§ **Instruction**
Repeat exactly the lines that begin at the one containing "Love Billy. R" and end at the final line of the records; include no pictures and nothing else.
= = =
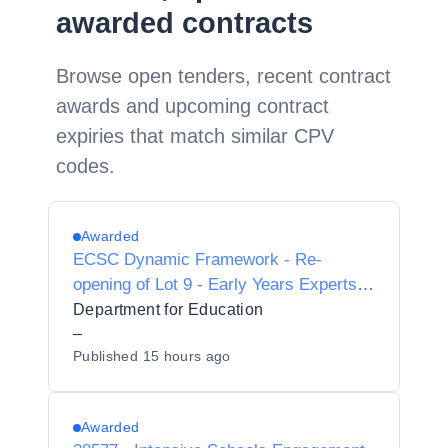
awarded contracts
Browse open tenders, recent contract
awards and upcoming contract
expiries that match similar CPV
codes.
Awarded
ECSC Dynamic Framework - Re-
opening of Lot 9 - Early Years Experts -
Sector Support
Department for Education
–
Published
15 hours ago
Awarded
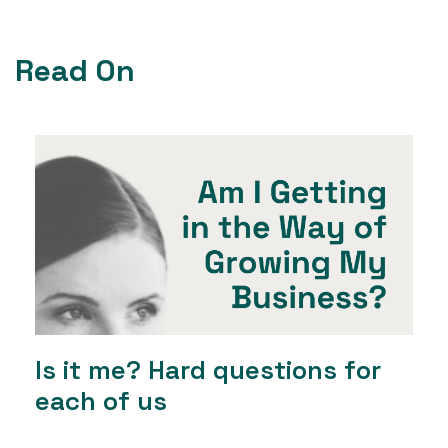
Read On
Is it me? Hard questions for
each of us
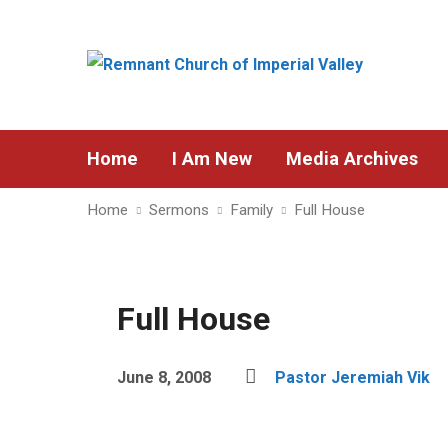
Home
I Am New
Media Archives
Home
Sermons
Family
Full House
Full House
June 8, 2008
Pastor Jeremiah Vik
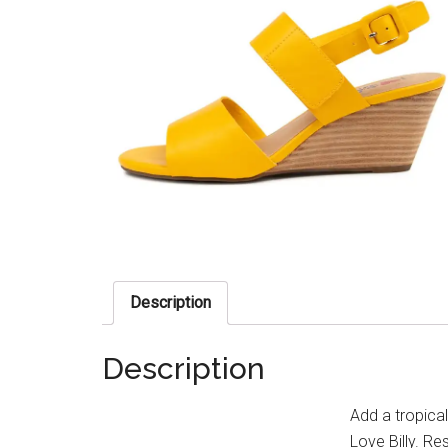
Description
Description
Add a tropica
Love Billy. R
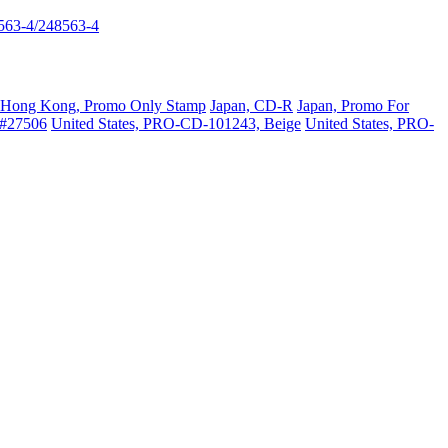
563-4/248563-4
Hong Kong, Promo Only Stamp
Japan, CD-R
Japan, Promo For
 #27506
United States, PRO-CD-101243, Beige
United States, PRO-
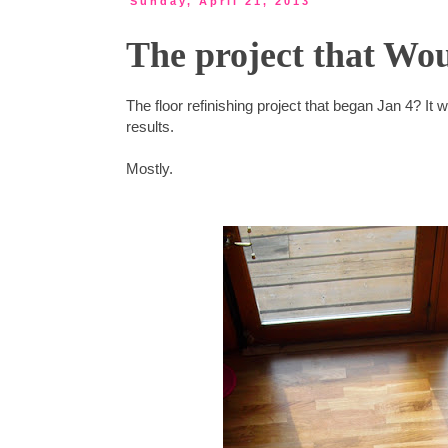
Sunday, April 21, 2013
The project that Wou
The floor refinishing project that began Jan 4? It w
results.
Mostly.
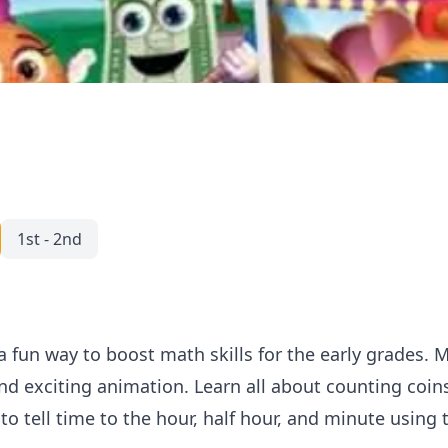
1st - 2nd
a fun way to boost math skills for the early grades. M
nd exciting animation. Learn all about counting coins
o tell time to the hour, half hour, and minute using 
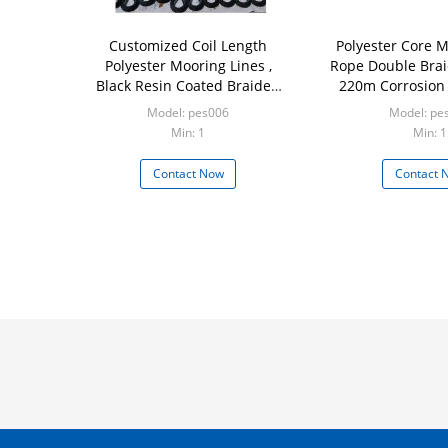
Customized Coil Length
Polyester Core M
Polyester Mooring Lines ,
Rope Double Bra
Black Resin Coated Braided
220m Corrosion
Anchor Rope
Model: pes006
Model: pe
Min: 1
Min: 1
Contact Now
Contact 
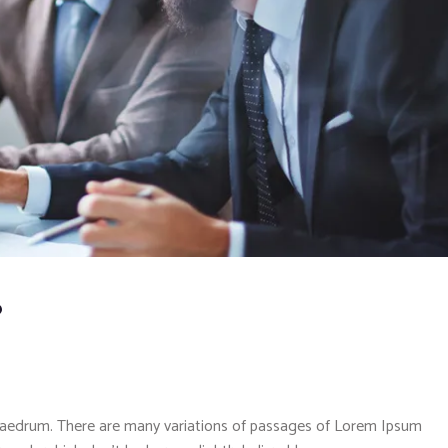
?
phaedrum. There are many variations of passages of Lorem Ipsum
= = =
§ **Answer to the problem**
Love Billy. R
563-4/248563-4
Hong Kong, Promo Only Stamp
Japan, CD-R
Japan, Promo For
 #27506
United States, PRO-CD-101243, Beige
United States, PRO-
Sunday, April 21, 2013
The project that Wou
The floor refinishing project that began Jan 4? It w
results.
Mostly.
1st - 2nd
a fun way to boost math skills for the early grades. M
nd exciting animation. Learn all about counting coins
o tell time to the hour, half hour, and minute using 
Customized Coil Length
Polyester Core M
Polyester Mooring Lines ,
Rope Double Bra
Black Resin Coated Braided
220m Corrosion
Anchor Rope
Model: pes006
Model: pe
Min: 1
Min: 1
Contact Now
Contact 
?
phaedrum. There are many variations of passages of Lorem Ipsum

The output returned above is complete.